Technician, Friend, Detective, and Healer: Family Physicians’ Responses to Emotional Distress
Physicians were our unit of analysis, and the authors reviewed every outpatient visit available from each of the 13 physicians selected from the larger sample. The research team members used an editing organizing style for analysis,21 individually highlighted text they believed to be relevant, and made interpretive notes or observations in the margins.22 The research team then engaged in detailed discussions of the encounter transcripts. Particular attention was given to the total context of the encounter, recognizing other potential competing demands within the visit. The goal of this lengthy process was to reach consensus about what was important and how it should be interpreted. After discussing every encounter of a given physician, a summary case narrative was prepared and consensus reached about key themes for that physician.
After completing this initial review, matrices (eg, variations in patient management by practice location, physician age, and sex) were constructed to visualize other emergent patterns and facilitate comparisons across cases.23 Additional physicians were reviewed to search for confirming and disconfirming evidence (eg, did management vary by physician ethnicity?) until saturation was reached (ie, until no further novel information or themes were identified). This required the review of outpatient visits from 13 physicians. One of the primary research nurses who conducted the participant observation provided input that ensured a full diversity of physicians was considered. She also served as an additional check on interpretation of the primary data. Finally, overall theses common to all physicians were identified and important variations in management noted. Thus, we began by looking at individual physicians’ responses within each encounter, developed a coherent description of each physician’s modus operandi, and then identified overarching themes describing broad approaches to emotional distress and mental health issues.
Results
The 379 patient visits to 13 physicians represented a diverse sample of practice and encounter types (Table 1, Table 2). Although the chief complaints of many patients did not overtly appear to relate to a mental health condition or emotional distress, many patients’ emotional concerns presented within the context of an acute or chronic medical condition. All physicians had many encounters in which both overt and more covert emotional concerns and mental health issues emerged.
Physician Responses Within Encounters
The research team noted a wide range of physician reactions to patients presenting with emotional distress or potential mental health problems. During the physician-patient interaction, physicians apparently either recognized the emotional component of the encounter or did not. If emotional distress was recognized, physicians appeared to either actively ignore this problem, gloss over or triage it, or actively manage the distress. These phenomena are illustrated in Figure 1 and will be described in more detail.
Recognition
Not all emotional and mental health issues were apparently recognized. Such missed opportunities were identified with all the participant physicians, even among physicians who were consistently more attentive to addressing mental health problems. For example, during a follow-up visit with a middle-aged man with abdominal tenderness a computed tomography scan had disclosed a renal mass. The patient’s wife asked numerous questions about possible depression and anxiety in her alcohol-using husband. The physician did not pursue any of these concerns.
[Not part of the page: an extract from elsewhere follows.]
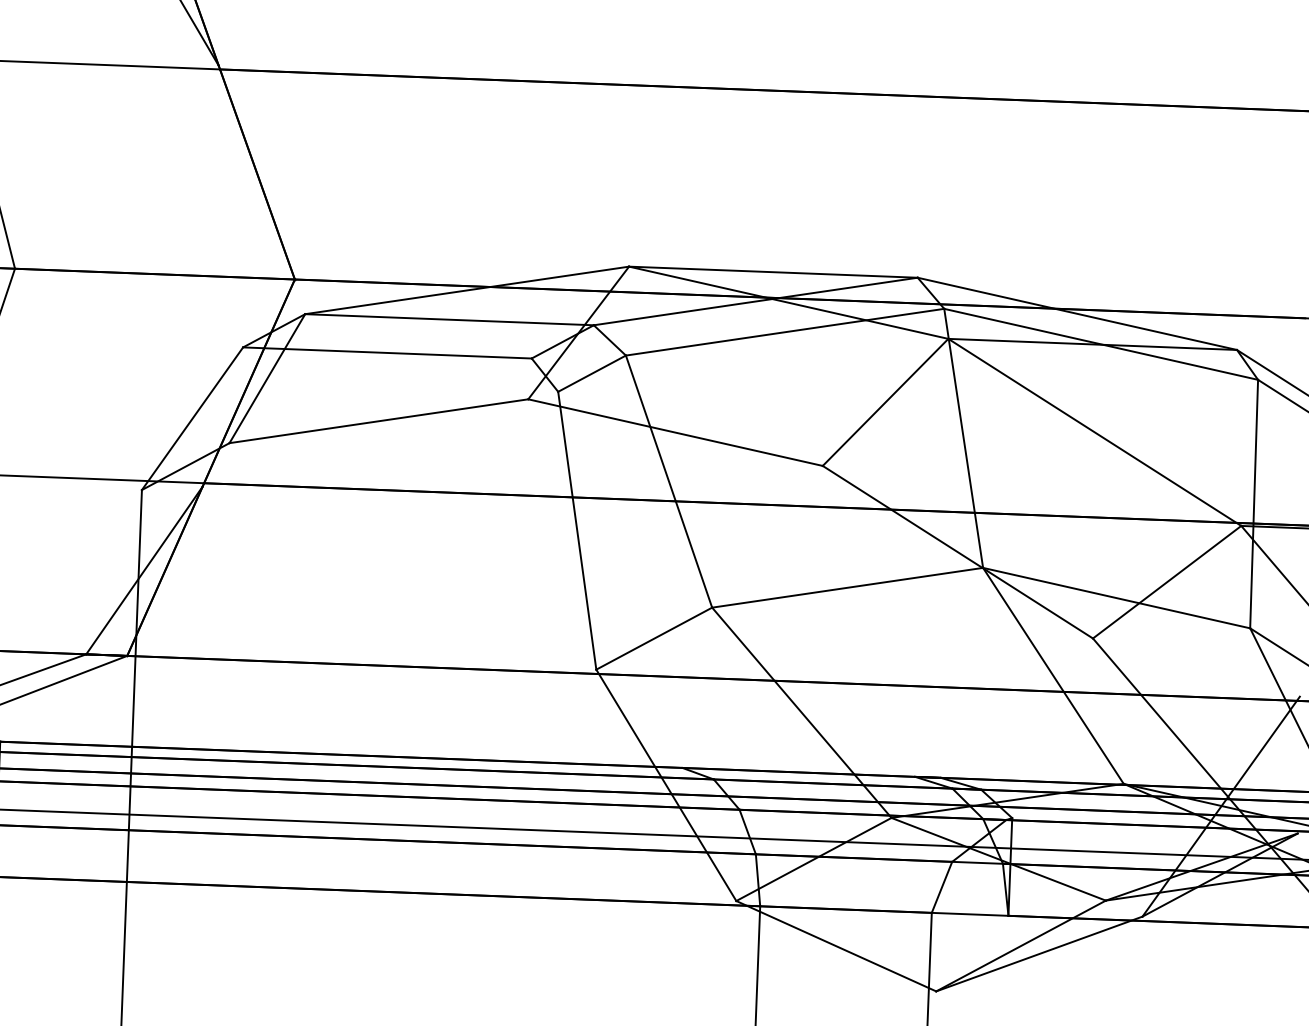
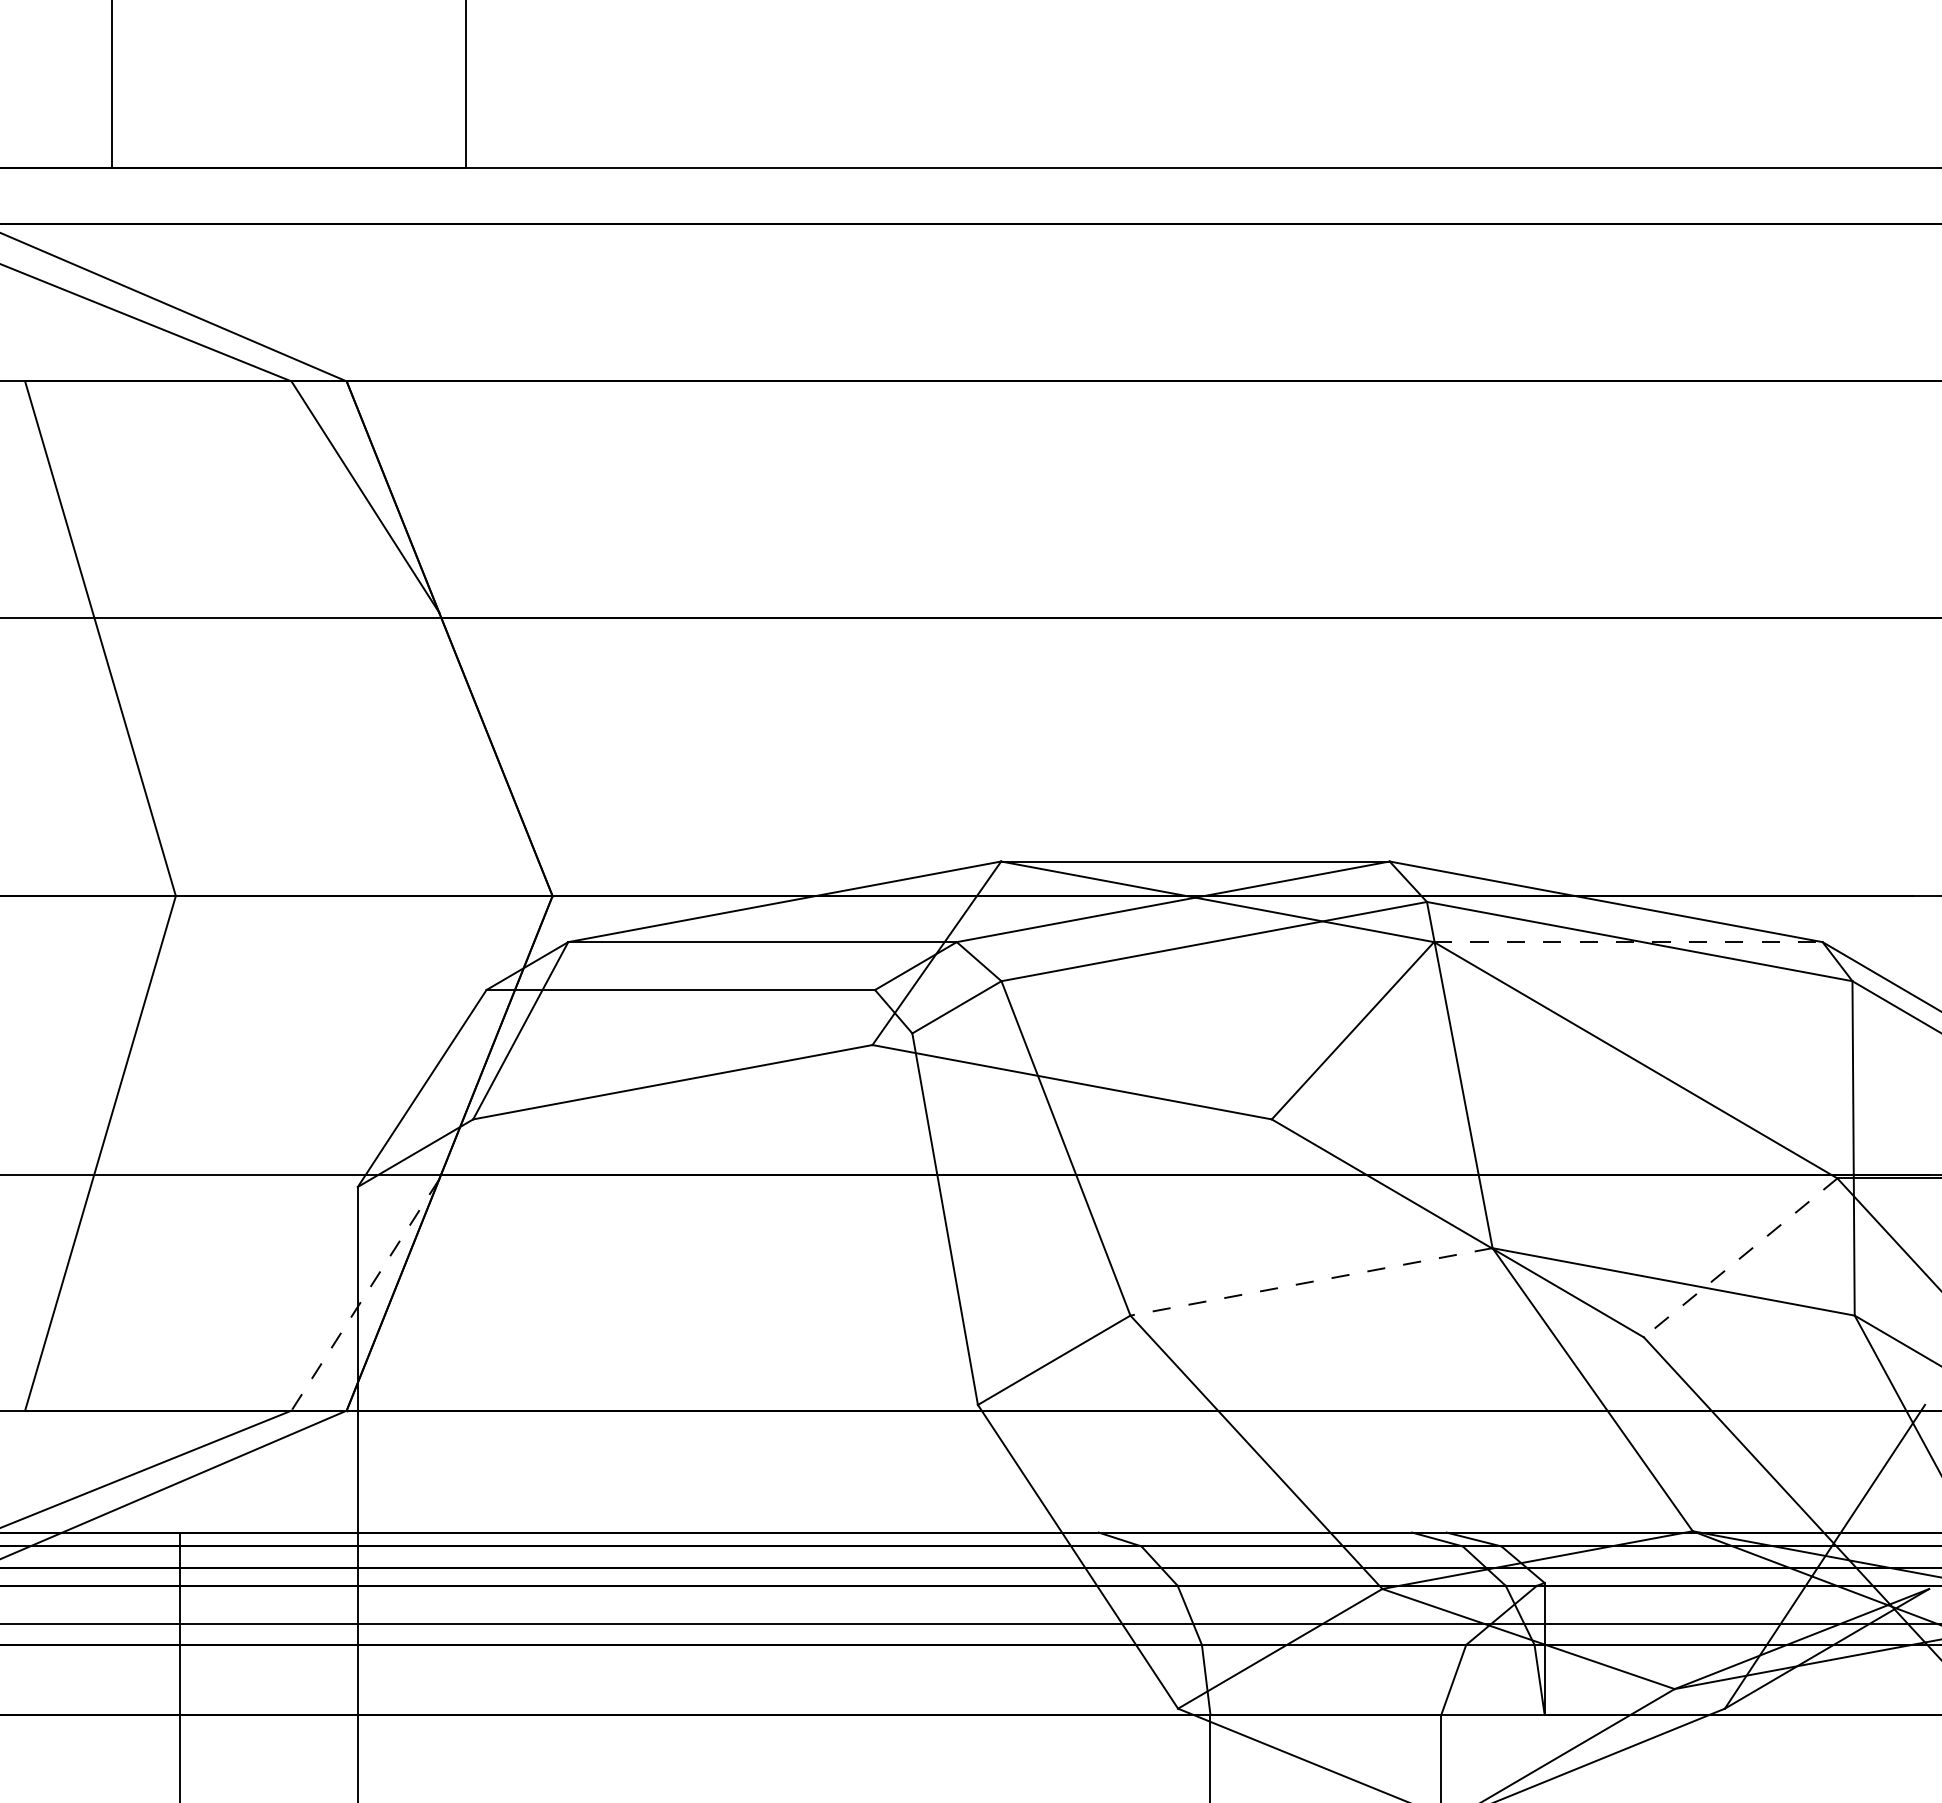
line: (1092, 344) -> (1628, 942), solid -> dashed
line: (144, 570) -> (365, 1295), solid -> dashed
line: (1166, 582) -> (1740, 1258), solid -> dashed
line: (847, 587) -> (1311, 1281), solid -> dashed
However, a minority of physicians actively asked about mental health problems. This “active case finding” often capitalized on the physician’s previous knowledge of the patient’s social situation or personal issues. In one encounter focusing on breast cancer follow-up, the physician asked a woman how she was interacting with her spouse after a mastectomy. In instances such as this, active case finding was part of the chatting that opened or ended an encounter, particularly among physician and patients who were familiar with each other. Physicians in this sample neither used screening instruments (eg, the Primary Care Evaluation of Mental Disorders or the Zung mental health scales) nor routinely inquired about suicidal ideation, even in their seemingly most severely depressed patients.
Gloss-Over/Triage
In some instances, the physician apparently understood the impact of a situation but seemed to gloss over the issues. During a health care maintenance visit, a woman reported that she had a miscarriage 3 months earlier. The physician asked, “Is this a good thing or a sad thing?” The patient stated that it was a sad thing, because they were looking forward to the birth. There was no further probing into how the patient and family were dealing with the miscarriage.
In other encounters, physicians clearly seemed to recognize the psychologic implications of an encounter but chose to postpone management. These physicians appeared to triage certain cases based on time, competing demands, or perhaps their own ability to weather another challenging patient. For example, in the case of a patient with arm pain seeking workers’ compensation, the patient noted, “the pain (after doing some minor chores) was simply not worth it.” The physician did not pursue this cue further, but rather concentrated on the scheduling of magnetic resonance imaging, an electromyogram, and a follow-up appointment. However, the physician later related to the nurse researcher her understanding of the impact of this problem and acknowledged the patient’s discomfort. Thus, this physician apparently “triaged” this issue to a later date.